Green tip ammo a common thread in NRA leadership speeches

A crowd of NRA members and guests crowded into the Grand Ballroom of Nashville’s Music City Center to hear from GOP Presidential hopefuls under a banner referencing green tip ammunition. (Photo: Chris Eger/Guns.com)

A crowd of NRA members and guests crowded into the Grand Ballroom of Nashville’s Music City Center to hear from GOP Presidential hopefuls under a banner referencing green tip ammunition. (Photo: Chris Eger/Guns.com)

Friday’s National Rifle Association’s Leadership Forum speakers ranging from gun rights advocates to Sheriff Clark and GOP Presidential hopefuls made clear that the controversy over M855 ammunition has not been forgotten.

In use as cheap range ammo for AR-15 series firearms, the “green tip” round sprouted from relative obscurity and gained national attention earlier this year after a proposed rule change by the Bureau of Alcohol, Tobacco Firearms and Explosives was announced. Earning rapid opposition from Second Amendment groups, gun owners and Republican lawmakers, the ATF backpedaled and postponed any change while agency director B. Todd Jones quietly resigned his position following calls for his removal.

The apparent victory did not go unnoticed at the forum, part of the NRA’s Annual Meeting and Exhibits this week in Nashville, Tennessee.

Alongside an immense banner featuring a cartridge coated in green paint reading, “If they can ban one they can ban them all,” several notable speakers at the event worked references to the 5.56mm ammunition alongside barbs at Democrats and hopes for a different political reality in 2016.

“We showed President Obama exactly how vast our movement is,” said Gov. Bobby Jindal, R-Louisiana to a cheering crowd. “When he tried to ban green-tip ammo, we rose up and stopped him!”

Jindal, the first to mention M855 by name at the event, was far from the last.

Sen.

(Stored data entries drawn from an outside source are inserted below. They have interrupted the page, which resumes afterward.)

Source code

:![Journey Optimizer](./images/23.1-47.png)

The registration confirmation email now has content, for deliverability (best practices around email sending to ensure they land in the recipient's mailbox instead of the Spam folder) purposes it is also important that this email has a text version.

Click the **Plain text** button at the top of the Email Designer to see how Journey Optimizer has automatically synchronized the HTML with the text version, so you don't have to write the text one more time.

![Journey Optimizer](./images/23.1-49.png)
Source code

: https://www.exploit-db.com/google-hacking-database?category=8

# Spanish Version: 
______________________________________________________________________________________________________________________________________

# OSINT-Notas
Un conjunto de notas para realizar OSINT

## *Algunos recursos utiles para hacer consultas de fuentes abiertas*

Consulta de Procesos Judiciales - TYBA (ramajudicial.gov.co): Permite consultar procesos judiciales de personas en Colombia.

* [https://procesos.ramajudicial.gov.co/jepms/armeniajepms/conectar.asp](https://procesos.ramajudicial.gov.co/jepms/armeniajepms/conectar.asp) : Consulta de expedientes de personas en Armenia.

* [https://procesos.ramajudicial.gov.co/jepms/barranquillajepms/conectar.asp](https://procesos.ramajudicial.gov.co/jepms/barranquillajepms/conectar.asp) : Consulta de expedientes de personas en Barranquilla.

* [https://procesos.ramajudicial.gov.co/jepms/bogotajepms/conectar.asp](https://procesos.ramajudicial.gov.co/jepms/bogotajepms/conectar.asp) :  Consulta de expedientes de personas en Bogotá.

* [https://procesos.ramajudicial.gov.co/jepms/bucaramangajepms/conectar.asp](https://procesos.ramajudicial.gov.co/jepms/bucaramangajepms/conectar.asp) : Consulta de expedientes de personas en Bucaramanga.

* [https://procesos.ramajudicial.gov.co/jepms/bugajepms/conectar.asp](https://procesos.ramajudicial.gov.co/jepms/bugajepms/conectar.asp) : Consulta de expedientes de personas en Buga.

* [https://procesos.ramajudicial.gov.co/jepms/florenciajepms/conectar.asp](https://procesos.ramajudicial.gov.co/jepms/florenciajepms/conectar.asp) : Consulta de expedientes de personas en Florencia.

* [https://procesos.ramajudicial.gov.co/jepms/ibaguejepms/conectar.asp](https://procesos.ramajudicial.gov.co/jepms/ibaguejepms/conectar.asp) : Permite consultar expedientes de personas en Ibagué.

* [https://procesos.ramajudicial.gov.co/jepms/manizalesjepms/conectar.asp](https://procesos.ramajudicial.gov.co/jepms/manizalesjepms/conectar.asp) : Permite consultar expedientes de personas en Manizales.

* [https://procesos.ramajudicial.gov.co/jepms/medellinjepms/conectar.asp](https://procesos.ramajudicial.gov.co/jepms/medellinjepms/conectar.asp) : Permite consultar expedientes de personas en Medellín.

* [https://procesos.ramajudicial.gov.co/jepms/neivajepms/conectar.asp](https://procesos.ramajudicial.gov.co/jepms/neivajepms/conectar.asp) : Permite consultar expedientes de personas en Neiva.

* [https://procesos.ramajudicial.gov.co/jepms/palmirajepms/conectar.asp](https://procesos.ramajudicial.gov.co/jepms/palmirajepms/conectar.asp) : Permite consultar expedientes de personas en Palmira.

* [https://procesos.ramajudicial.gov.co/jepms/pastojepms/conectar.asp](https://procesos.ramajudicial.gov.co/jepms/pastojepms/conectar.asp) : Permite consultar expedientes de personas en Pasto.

Marco Rubio, R-Fla, listed the move to potentially regulate the cartridge as an example of the administration of President Obama attempting to limit the Second Amendment.

“The President has no authority to tell a hunter, a sportsman, or any law-abiding American what kind of weapon is right for him or her,” said Rubio. “And it’s bad enough that this administration has attempted these very things in routine moments, for example with the failed ammunition ban earlier this year.”

Besides the candidates, NRA President Jim Porter also referenced the green tip fight in his remarks to the crowd.

Milwaukee County Sheriff David Clarke, who fought off a Bloomberg-funded campaign against him for reelection last year through the help of NRA support, even proposed adding green tip to the Great Seal of the United States.

“You know, the one with the American bald eagle holding an olive branch in one claw and arrows in the other,” said Clarke. “We should take those arrows out of the eagle’s claws and replace them with a semi-automatic rifle, preferably one that shoots M-855 ammunition.”

Since the ATF’s postponement on a regulatory change to the ammo, 23 state attorneys general have signed a letter urging the agency to permanently discard any attempted reclassification on the cartridge while Democrats on Capitol Hill have called for an outright ban.